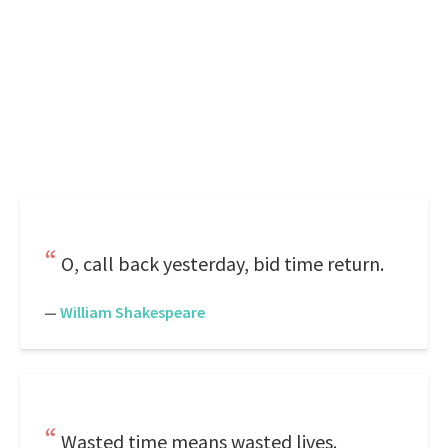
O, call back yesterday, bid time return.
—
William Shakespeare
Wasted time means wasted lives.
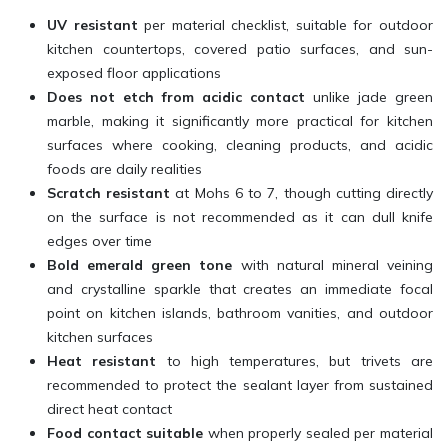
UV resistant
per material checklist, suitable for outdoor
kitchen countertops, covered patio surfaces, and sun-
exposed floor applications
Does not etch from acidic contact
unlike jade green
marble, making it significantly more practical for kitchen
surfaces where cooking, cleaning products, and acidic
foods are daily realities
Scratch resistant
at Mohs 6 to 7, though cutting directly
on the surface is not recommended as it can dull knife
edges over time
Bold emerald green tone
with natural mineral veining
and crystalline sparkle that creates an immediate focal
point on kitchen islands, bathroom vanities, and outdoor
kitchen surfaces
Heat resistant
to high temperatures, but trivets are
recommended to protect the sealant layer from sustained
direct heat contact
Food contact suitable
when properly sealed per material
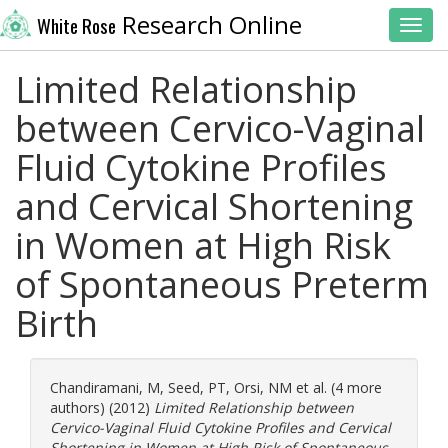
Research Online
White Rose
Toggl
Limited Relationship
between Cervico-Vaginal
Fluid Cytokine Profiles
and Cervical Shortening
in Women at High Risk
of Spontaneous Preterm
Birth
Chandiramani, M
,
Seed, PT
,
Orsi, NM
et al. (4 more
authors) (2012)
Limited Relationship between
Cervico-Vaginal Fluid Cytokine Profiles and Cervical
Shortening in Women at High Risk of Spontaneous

Job item
In your copy of the material, match every word exactly and include no pictures.

Solution to this problem
O, call back yesterday, bid time return.
—
William Shakespeare
Wasted time means wasted lives.
UV resistant
per material checklist, suitable for outdoor
kitchen countertops, covered patio surfaces, and sun-
exposed floor applications
Does not etch from acidic contact
unlike jade green
marble, making it significantly more practical for kitchen
surfaces where cooking, cleaning products, and acidic
foods are daily realities
Scratch resistant
at Mohs 6 to 7, though cutting directly
on the surface is not recommended as it can dull knife
edges over time
Bold emerald green tone
with natural mineral veining
and crystalline sparkle that creates an immediate focal
point on kitchen islands, bathroom vanities, and outdoor
kitchen surfaces
Heat resistant
to high temperatures, but trivets are
recommended to protect the sealant layer from sustained
direct heat contact
Food contact suitable
when properly sealed per material
Research Online
White Rose
Toggl
Limited Relationship
between Cervico-Vaginal
Fluid Cytokine Profiles
and Cervical Shortening
in Women at High Risk
of Spontaneous Preterm
Birth
Chandiramani, M
,
Seed, PT
,
Orsi, NM
et al. (4 more
authors) (2012)
Limited Relationship between
Cervico-Vaginal Fluid Cytokine Profiles and Cervical
Shortening in Women at High Risk of Spontaneous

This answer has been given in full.